Why this is the worst time to be a parent of a university student

Your kids are millennials, internet kids, they are fast, impatient, nearly uncontrollable, lazy and with no self-drive. They’ve been taught how company law works, why a mitochondrion is so important in the human body, but they’ve not been taught how to make and manage money.

Two Fridays ago, after clearing my second last semester, I walked out of campus at around 1.00 am, a fresh cigarette keeping me company during that dark and cold Rongai night. I took myself to Ongata Rongai town with the key intention of doing the things (save for smoking weed and fornicating) university folks do to let some steam off.

Together with some friends, I found my idle self at a club on your way to Kiserian.
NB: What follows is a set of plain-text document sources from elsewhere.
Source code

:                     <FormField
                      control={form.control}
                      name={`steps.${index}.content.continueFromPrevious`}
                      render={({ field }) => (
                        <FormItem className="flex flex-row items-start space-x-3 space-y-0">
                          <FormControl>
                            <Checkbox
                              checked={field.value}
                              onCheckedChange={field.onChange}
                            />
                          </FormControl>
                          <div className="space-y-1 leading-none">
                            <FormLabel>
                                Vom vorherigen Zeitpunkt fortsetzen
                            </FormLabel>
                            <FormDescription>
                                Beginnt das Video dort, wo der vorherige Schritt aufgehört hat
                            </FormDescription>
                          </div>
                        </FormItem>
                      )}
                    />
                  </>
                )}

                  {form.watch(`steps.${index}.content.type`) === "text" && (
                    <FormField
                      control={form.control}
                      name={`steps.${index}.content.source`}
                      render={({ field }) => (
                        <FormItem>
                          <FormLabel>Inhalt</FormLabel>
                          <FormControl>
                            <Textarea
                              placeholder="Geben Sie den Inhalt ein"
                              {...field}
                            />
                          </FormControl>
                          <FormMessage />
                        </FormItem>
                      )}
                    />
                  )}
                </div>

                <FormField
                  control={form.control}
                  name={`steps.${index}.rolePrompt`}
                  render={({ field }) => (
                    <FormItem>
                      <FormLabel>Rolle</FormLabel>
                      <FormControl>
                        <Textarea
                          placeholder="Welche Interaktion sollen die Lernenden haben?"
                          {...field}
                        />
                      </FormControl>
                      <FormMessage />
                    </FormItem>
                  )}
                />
I bought a beer at the entrance and the distasteful sight of underage students dancing like baboons on heat hit my eyes with a resounding bang.

I sit at the counter. Always. My pops: a former teacher and whisky enthusiast had me remember to do so when in a pub.

The revellers were aged between seventeen and twenty-one. Few had a drink. Others were drinking from the same beer bottle and incidentally, all of them had one dance style for each song that blared from the speakers. Odi Dance. If I was a lady and my boyfriend Odi dances, I’d be a silly sad girl!

Then scores of the boys in there had neither style nor decorum whatsoever in asking a girl to dance with them. They simply sneaked behind the girl and begun rubbing their groins on the girl’s buttocks.

In five minutes, my bottle of Pilsner empty, I walk out of the club. I bump into a couple fighting, a boy carrying his supposed girlfriend and a group of girls being picked up by a man in a Toyota Noah. College life is the best.

As parents lie in bed each night, their children pursuing higher education live a lie.